Вернемся еще раз к котелку.
Во-первых, он был смутным воспоминанием о забытом дедушке, мэре маленького чешского городка в прошлом столетии.
Во-вторых, был памятью об отце. После похорон ее брат прибрал к рукам все имущество, оставшееся от родителей, и она из гордого протеста отказалась оспаривать свои права. Она с сарказмом объявила, что берет себе котелок, как единственное оставшееся от отца наследство.
В-третьих, котелок был реквизитом любовных игр с Томашем.
В-четвертых, он был знаком ее оригинальности, которую она сознательно культивировала. Она не могла взять с собой в эмиграцию много вещей и если взяла эту объемную и непрактичную вещь, значит, должна была отказаться от других, более практичных.
В-пятых: за границей котелок стал объектом сентиментальности. Отправившись в Цюрих к Томашу, она взяла с собой котелок и надела его на голову, когда открывала ему дверь гостиничного номера. И случилось то, на что она не рассчитывала: котелок уже не смешил и не тревожил, а стал памятью об ушедшем времени. Они оба были растроганы.

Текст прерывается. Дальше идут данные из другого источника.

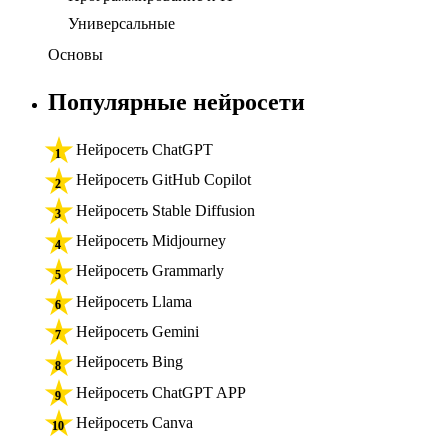
Универсальные
Основы
Популярные нейросети
Нейросеть ChatGPT
Нейросеть GitHub Copilot
Нейросеть Stable Diffusion
Нейросеть Midjourney
Нейросеть Grammarly
Нейросеть Llama
Нейросеть Gemini
Нейросеть Bing
Нейросеть ChatGPT APP
Нейросеть Canva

Они любили друг друга как никогда прежде: для фривольных игр не оставалось места, ибо их встреча была не продолжением эротической связи, когда всякий раз они придумывали новые маленькие распутства, а рекапитуляцией времени, песней об их общем прошлом, сентиментальным заключением несентиментальной истории, которая исчезала вдали.

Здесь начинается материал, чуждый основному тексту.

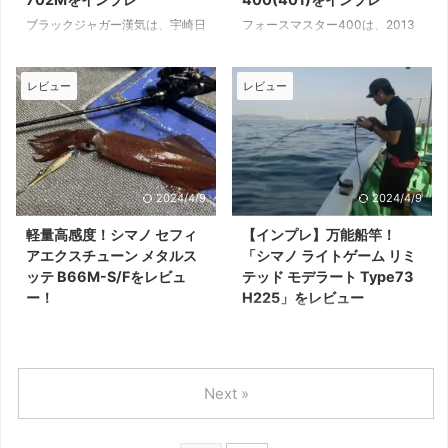
機種です。 スピードメタルRで培
タルロッドの最高峰 エメラルダ
ブラックジャガー漢気は、宇崎日
フォースマスター400は、2013
った高感度設計を踏襲し、誘って
スEXイカメタルは、2022年5月
新から発売されているオモリグ専
年にシマノから発売された、小型
掛ける、ゲーム性の高いイカメタ
に発売されたダイワ製イカメタル
用ロッドです。 30号以上のオモ
軽量の電動リールです。 持ち重
ルが楽しめます。 ...
ロッドのフラッグシップモデルで
リがバンバンシャクれるバットパ
りが少なく、操作性がに優れてお
レビュー
レビュー
す。 最上位機種ら ...
ワーを備え、大剣と不安なくやり
り、船の小物釣り全般で大活躍し
とりができる専用ロッドとして、
ます。 廃番となった現在も高い
設計開発されました。 実売価格
評価を受けており、中古市場で高
は4万円前後、発売以来売れ続け
値が付いているケースも。 本記
ている人気モデルです。 本記事
事では、現在も愛用しているフォ
2024/4/9
2024/4/9
では、筆者が実際に使用したブラ
ースマスター401の印象を紹介し
ックジャガー漢気BJOS-702Mの
ますので、中古品など購入を検討
軽量高感度！シマノ セフィ
【インプレ】万能船竿！
使用感をお届けします。 宇崎日
されている方は参考にしてくださ
アエクスチューン メタルス
「シマノ ライトゲーム リミ
新製のオモリグロッド ブラック
い。 廃番ですが紹介します...。
ッテ B66M-S/Fをレビュ
テッド モデラート Type73
ジャガー漢気は、高品質な国産ロ
ロングセラーモデルでしたが、発
ー！
H225」をレビュー
ッドメーカーとして定評のある宇
売から10年以上経った現在は流
セフィア エクスチューン メタル
シマノのライトゲームリミテッド
崎日新から発売されているオモリ
石に廃番となりました。 後継機
スッテは、シマノ製イカメタルロ
は、シマノのライトゲームシリー
グ専用ロッドです。 鳥 ...
種はフォースマスタ ...
ッドのハイエンドモデルです。
ズの最上位機種です。 細身軽量
セフィアSSの上位モデルで、高
で、対応できるオモリ負荷の範囲
Next »
い基本性能を備えた本格的なスペ
も広いため、さまざまな釣りに使
ックが好評！ 本記事では、元釣
えます。 筆者も購入から長年、
具屋の筆者がセフィアエクスチュ
さまざまな釣りに使ってきまし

Котелок стал мотивом музыкальной композиции, какой была Сабинина жизнь. Этот мотив вновь и вновь возвращался и всякий раз приобретал иное значение; все эти значения плыли но котелку, как вода по речному руслу. И могу сказать, что это было Гераклитово русло: “В одну реку нельзя войти дважды!”; котелок был корытом, по которому всякий раз для Сабины текла иная река, иная семантическая река, один и тот же предмет всякий раз вызывал к жизни и рождал иное значение, но вместе с этим значением отзывались (как эхо, как шествие эха) все значения прошлые. Каждое новое переживание звучало все более богатым аккордом. Томаш и Сабина были в цюрихской гостинице растроганы видом котелка и любили друг друга, едва не обливаясь слезами, ибо этот черный предмет был не только воспоминанием об их фривольных играх, но и памятью о Сабинином отце и о дедушке, который жил в столетии без машин и самолетов.
Теперь, пожалуй, мы можем лучше понять пропасть, которая разделяла Сабину и Франца: он жадно слушал историю ее жизни, а она столь же жадно слушала его. Они точно понимали логический смысл произносимых слов, однако не слышали шума семантической реки, что протекала по этим словам.